According to the authors of a 2015 Nature study, here’s how that works: cannabinoids cause neurons that normally signal satiety to signal hunger. That means that consuming cannabinoids will cause a person to eat even when they are full. The obvious ramification of this would be a trend of elevated BMI infrequent cannabis users, right? Turns out cannabis is not so obvious.
Cannabis Users Are Less Likely to be Obese
A 2019 International Journal of Epidemiology study by Dr. Omayma Alshaarawy built on pre-clinical research conducted in the past 10 years found that there is an inverse relationship between cannabis use and elevated BMI. That’s right—if you consume cannabis, the plant that tells you to eat more food than your body needs, you are less likely to be overweight or obese than if you didn’t consume cannabis at all. The study collected data from a survey completed by almost 35,000 participants aged 18 years and older from all 50 states and the District of Columbia.
Alshaarawy categorized participants based on their cannabis use with the following labels: non-users, quitters, recent initiates, and persistent users. She found that participants in all of the cannabis-using subgroups had a reduced BMI 36 months after their baseline interview. The decrease in BMI was greater in proportion to the amount of cannabis consumed, so persistent cannabis users had the greatest decrease in BMI. Alshaarawy offered a few suggestions that would explain the perceived relationship between cannabis and weight-loss.
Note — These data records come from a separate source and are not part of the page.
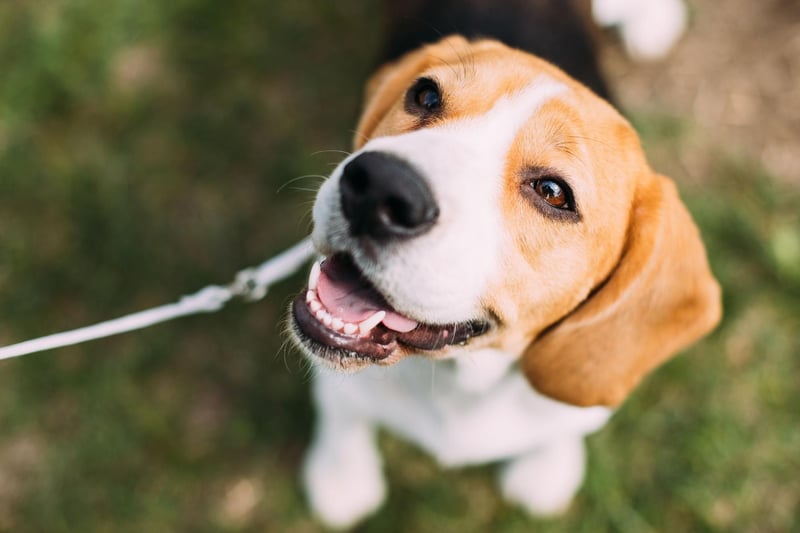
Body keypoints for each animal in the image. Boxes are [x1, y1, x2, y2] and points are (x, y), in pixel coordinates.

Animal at [286, 0, 712, 528]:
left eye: (553, 192)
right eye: (426, 95)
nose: (378, 187)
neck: (460, 380)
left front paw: (547, 468)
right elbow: (343, 410)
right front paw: (342, 475)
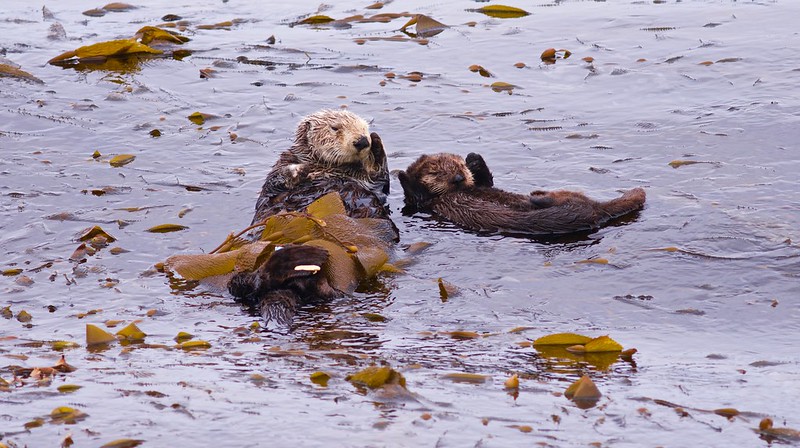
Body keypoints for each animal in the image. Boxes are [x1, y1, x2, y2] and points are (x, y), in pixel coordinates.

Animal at [230, 109, 396, 326]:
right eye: (335, 128)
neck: (328, 168)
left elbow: (379, 177)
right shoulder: (281, 166)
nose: (362, 140)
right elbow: (278, 179)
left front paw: (376, 141)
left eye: (364, 127)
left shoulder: (372, 183)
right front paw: (299, 171)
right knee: (243, 285)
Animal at [396, 152, 648, 236]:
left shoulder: (482, 186)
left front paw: (474, 159)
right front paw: (402, 175)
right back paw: (538, 197)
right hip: (570, 214)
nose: (459, 178)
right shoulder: (423, 203)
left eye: (460, 167)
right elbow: (415, 194)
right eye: (436, 172)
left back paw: (536, 195)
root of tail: (600, 207)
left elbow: (487, 182)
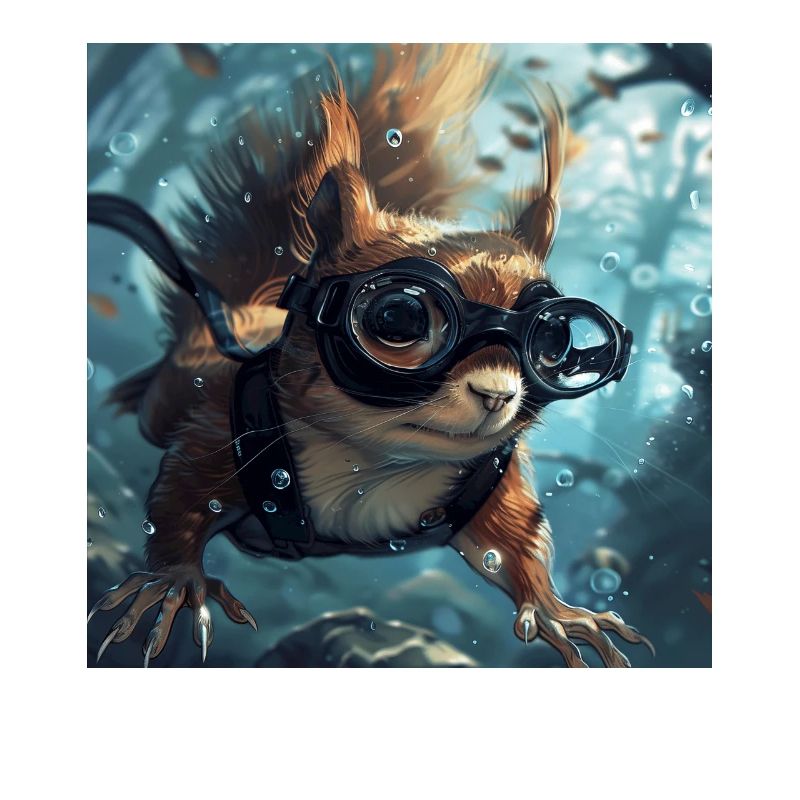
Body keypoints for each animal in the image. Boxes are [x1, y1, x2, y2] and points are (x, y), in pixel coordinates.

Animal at [88, 43, 652, 667]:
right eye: (398, 318)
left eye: (555, 342)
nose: (497, 395)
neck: (379, 464)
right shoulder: (216, 437)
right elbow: (179, 502)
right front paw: (174, 584)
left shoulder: (494, 489)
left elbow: (516, 543)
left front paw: (557, 611)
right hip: (173, 396)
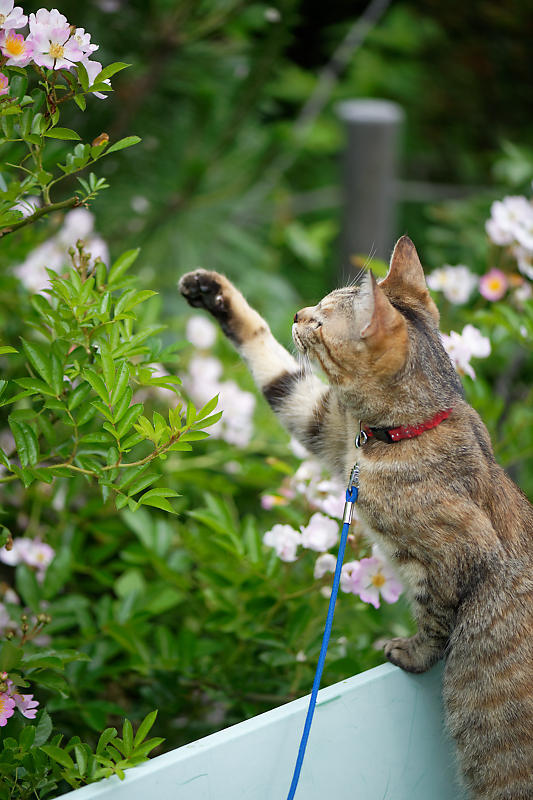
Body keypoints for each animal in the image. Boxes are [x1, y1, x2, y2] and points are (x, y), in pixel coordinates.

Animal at [179, 238, 532, 800]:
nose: (298, 314)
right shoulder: (327, 424)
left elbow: (436, 619)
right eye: (317, 304)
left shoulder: (462, 555)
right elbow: (275, 367)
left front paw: (409, 651)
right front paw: (213, 292)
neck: (396, 434)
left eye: (322, 320)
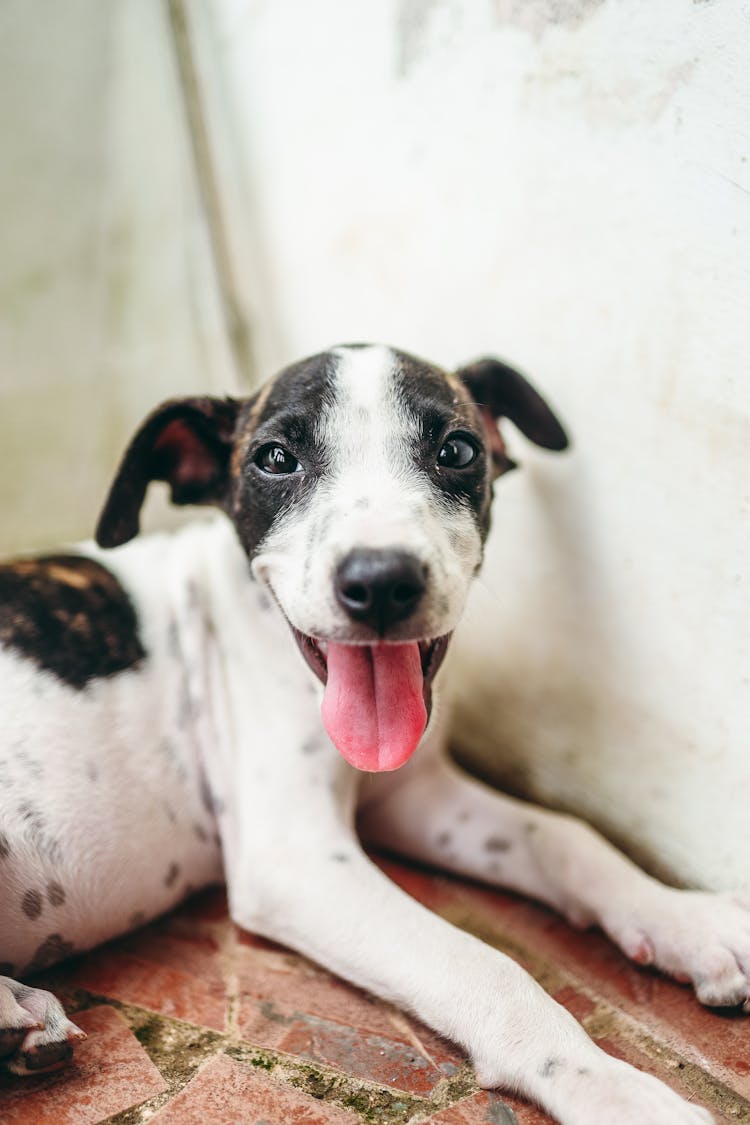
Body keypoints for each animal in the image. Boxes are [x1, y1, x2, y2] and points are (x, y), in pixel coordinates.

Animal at [0, 344, 746, 1125]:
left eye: (457, 450)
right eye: (274, 458)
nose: (382, 581)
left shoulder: (415, 800)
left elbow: (564, 835)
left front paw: (686, 919)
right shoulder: (298, 859)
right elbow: (484, 961)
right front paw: (605, 1082)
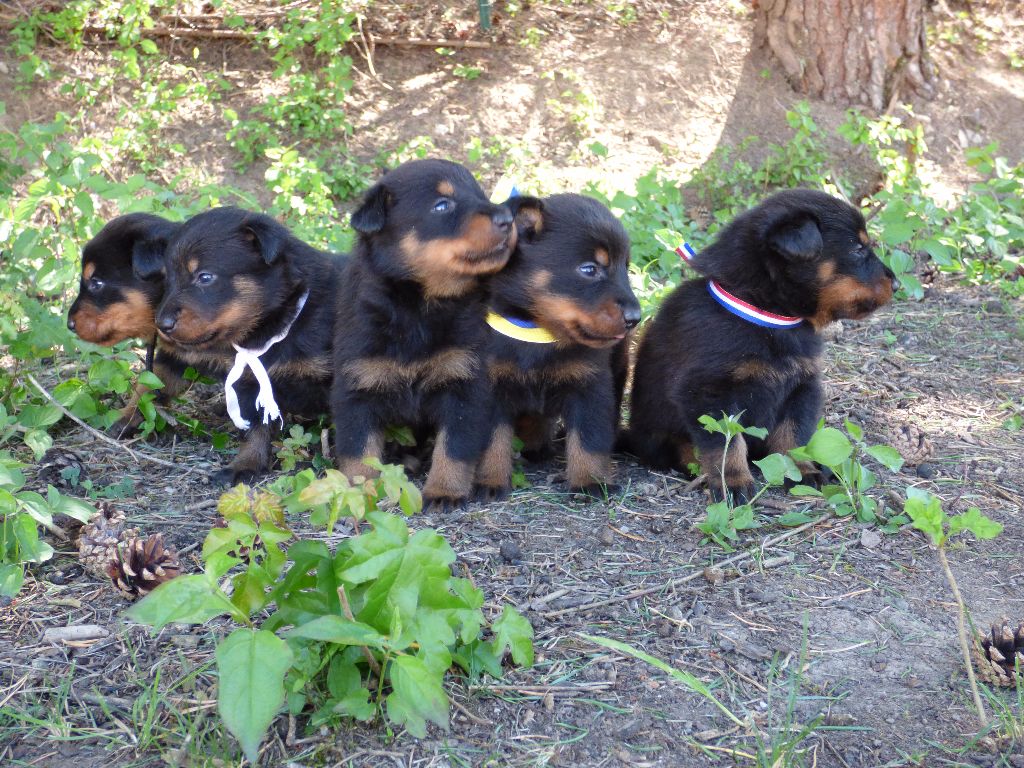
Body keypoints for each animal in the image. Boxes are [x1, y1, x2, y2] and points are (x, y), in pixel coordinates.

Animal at [151, 204, 344, 481]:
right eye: (167, 280)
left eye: (205, 277)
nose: (161, 324)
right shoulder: (252, 382)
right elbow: (256, 427)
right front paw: (245, 464)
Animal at [331, 157, 516, 505]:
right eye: (442, 205)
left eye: (480, 195)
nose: (507, 218)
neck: (419, 308)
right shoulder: (356, 384)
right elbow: (359, 452)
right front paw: (359, 493)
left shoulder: (465, 381)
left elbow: (454, 447)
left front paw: (445, 491)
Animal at [473, 191, 638, 493]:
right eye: (589, 269)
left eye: (626, 268)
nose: (635, 317)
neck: (539, 332)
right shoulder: (492, 385)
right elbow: (492, 441)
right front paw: (489, 481)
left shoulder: (590, 385)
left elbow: (589, 439)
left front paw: (590, 482)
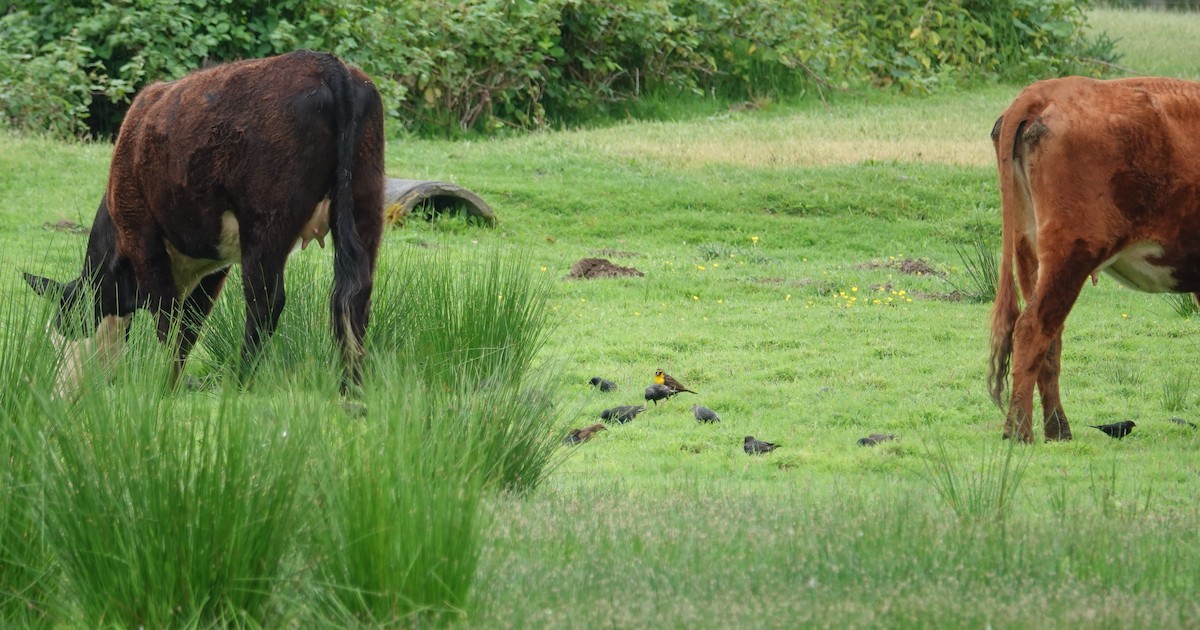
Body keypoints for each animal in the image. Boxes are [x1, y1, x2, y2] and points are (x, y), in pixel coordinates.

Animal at [24, 50, 384, 393]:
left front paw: (165, 385)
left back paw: (241, 381)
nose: (58, 390)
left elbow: (168, 319)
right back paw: (352, 387)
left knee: (265, 302)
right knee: (355, 297)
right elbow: (190, 324)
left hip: (265, 224)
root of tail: (326, 65)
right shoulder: (214, 263)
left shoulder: (142, 238)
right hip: (365, 202)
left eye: (66, 328)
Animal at [988, 76, 1200, 441]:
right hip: (1072, 252)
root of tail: (1047, 89)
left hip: (1030, 250)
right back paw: (1019, 432)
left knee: (1049, 340)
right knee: (1031, 329)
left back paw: (1057, 429)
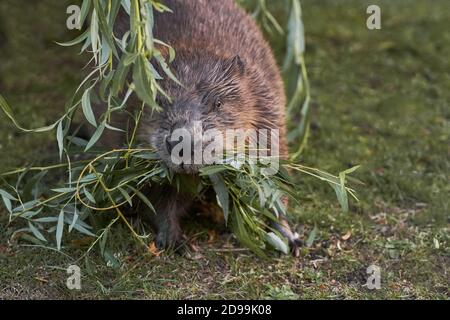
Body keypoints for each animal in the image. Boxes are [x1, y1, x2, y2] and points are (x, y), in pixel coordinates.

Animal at [101, 0, 300, 255]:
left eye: (218, 103)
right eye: (160, 101)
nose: (182, 144)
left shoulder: (267, 112)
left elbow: (274, 176)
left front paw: (287, 236)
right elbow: (160, 196)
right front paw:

For one, she referred to older research associating chronic cannabis use with the down-regulation of CB-1 receptors, the ECS receptors responsible for stimulating the appetite. This may be why the greatest reduction in BMI was seen in the persistent cannabis use subgroup.She also referenced research associating inflammation with obesity as a possible explanation. This research identifies inflammation as a trigger of obesity-related insulin resistance and type 2 diabetes. Alshaarawy suggests that cannabis’ anti-inflammatory effects may contribute to the reduced BMI trends she discovered in her own research.
Don’t Count on Cannabis for Weight Loss
Basically, Alshaarawy’s study doesn’t draw conclusions about weed’s weight-loss attributes, but it does make this suggestion: the relationship between cannabinoids and weight management should continue to be researched. So does cannabis cause you to lose weight? Maybe. The trends identified in the research suggest that cannabis may help reduce BMI. At the same time, research also points to weed’s appetite-stimulating attributes. So if you’re looking for marijuana to be the answer to your weight question, chances are you’ll discover it plays a much smaller and more complex part than the combined efficacy of diet and exercise.